We all laughed, relieved of our concern, charmed by the indomitable spirit of the man who has been climbing onto bandstands for more than 60 years, sharing them with the likes of Count Basie, Duke Ellington, and Oscar Peterson, and influencing great players like Miles Davis and Quincy Jones, and so many more along the way.
He's been knighted in Germany, named to the French Order of Arts and Letters, recognized with a National Endowment of the Arts Jazz Master fellowship, received fifteen honorary doctorates, and was the first black musician at NBC leading to 10 years as a spot light musician in Johnny Carson's Tonight Show. The story goes on and on, just like Terry (I mean that in the most respectful way.)
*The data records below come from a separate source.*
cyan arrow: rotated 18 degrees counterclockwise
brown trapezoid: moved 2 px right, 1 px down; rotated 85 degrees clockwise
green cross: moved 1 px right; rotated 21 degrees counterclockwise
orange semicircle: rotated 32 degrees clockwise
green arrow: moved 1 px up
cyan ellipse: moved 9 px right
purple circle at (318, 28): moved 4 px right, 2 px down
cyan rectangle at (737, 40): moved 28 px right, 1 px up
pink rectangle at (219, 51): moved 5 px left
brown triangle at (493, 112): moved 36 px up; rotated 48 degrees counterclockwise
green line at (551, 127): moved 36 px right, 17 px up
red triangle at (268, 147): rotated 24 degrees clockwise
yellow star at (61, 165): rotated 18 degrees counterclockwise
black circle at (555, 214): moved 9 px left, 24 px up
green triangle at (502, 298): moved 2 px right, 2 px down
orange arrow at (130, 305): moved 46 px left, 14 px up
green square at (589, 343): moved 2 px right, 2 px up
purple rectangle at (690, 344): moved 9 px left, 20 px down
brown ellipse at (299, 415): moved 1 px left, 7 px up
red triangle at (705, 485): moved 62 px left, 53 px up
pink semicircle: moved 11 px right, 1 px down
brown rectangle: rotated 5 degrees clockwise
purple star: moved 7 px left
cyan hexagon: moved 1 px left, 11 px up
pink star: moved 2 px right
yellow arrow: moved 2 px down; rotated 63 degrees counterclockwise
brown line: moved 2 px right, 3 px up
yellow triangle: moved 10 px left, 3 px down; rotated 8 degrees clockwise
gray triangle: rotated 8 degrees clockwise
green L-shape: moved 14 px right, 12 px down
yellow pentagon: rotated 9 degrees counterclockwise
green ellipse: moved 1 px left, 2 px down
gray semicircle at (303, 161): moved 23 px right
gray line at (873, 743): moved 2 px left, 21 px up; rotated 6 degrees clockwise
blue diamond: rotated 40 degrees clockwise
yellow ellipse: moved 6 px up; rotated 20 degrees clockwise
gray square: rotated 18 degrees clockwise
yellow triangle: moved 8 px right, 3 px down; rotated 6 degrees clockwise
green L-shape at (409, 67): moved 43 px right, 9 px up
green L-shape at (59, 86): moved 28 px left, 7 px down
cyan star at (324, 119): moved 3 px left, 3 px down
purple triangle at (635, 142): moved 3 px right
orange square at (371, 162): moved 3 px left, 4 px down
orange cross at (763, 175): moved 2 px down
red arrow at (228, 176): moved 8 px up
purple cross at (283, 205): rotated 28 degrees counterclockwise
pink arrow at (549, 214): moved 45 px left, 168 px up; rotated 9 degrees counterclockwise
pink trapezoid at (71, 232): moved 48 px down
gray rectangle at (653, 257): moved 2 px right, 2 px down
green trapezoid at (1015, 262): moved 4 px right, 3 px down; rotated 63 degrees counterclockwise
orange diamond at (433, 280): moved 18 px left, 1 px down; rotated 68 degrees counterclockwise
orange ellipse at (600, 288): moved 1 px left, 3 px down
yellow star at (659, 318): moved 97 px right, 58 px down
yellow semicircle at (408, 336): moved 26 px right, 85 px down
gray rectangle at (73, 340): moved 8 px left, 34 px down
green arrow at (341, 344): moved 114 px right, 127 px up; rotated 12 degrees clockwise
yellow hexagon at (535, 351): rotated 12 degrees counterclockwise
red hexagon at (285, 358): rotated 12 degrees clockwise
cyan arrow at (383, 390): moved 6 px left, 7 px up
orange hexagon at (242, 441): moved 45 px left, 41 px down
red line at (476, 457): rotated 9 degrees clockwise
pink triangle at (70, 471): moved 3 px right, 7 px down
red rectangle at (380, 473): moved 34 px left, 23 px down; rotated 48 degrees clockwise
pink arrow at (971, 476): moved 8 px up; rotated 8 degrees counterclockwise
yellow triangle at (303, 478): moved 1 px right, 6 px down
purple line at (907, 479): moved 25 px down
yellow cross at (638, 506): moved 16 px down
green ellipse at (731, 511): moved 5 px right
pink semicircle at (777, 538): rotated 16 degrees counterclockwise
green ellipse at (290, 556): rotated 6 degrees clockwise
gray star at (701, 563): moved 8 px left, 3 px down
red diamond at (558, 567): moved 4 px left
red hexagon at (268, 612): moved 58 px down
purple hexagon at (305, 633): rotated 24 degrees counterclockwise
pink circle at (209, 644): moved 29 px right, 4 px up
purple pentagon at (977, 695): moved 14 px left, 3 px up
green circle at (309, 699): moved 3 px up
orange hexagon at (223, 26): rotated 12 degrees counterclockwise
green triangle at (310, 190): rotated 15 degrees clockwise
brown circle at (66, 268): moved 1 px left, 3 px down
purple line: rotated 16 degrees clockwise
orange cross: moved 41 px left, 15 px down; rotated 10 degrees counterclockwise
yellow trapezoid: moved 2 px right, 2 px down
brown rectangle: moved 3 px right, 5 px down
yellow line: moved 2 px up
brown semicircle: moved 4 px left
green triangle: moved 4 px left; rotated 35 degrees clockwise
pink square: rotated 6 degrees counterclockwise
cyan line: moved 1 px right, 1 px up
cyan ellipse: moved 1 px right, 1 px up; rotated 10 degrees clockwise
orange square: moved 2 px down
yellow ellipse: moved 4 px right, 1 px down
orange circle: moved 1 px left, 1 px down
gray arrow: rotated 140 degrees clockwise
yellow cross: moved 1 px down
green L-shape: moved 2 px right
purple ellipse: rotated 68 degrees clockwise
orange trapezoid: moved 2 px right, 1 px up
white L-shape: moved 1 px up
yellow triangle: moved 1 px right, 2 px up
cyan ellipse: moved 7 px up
He possesses an invaluable historic perspective on jazz, its culture, and its characters, and he shares it freely, like when he reminisced last December about Thelonious Monk at a Jazz Museum in Harlem speaker series. When NPR's Jacki Lynden asked how he kept going, he responded, "It's young people, they keep you honest, they're gonna ask you questions. You better have some answers." After the interview, he took the stage with young lion Roy Hargrove, a half-century his junior.
Today is Mr. Terry's 86th birthday, and thanks to him I'm quite convinced that old age can swing. Happy Birthday man! We'll see you at Jazz Alley in January.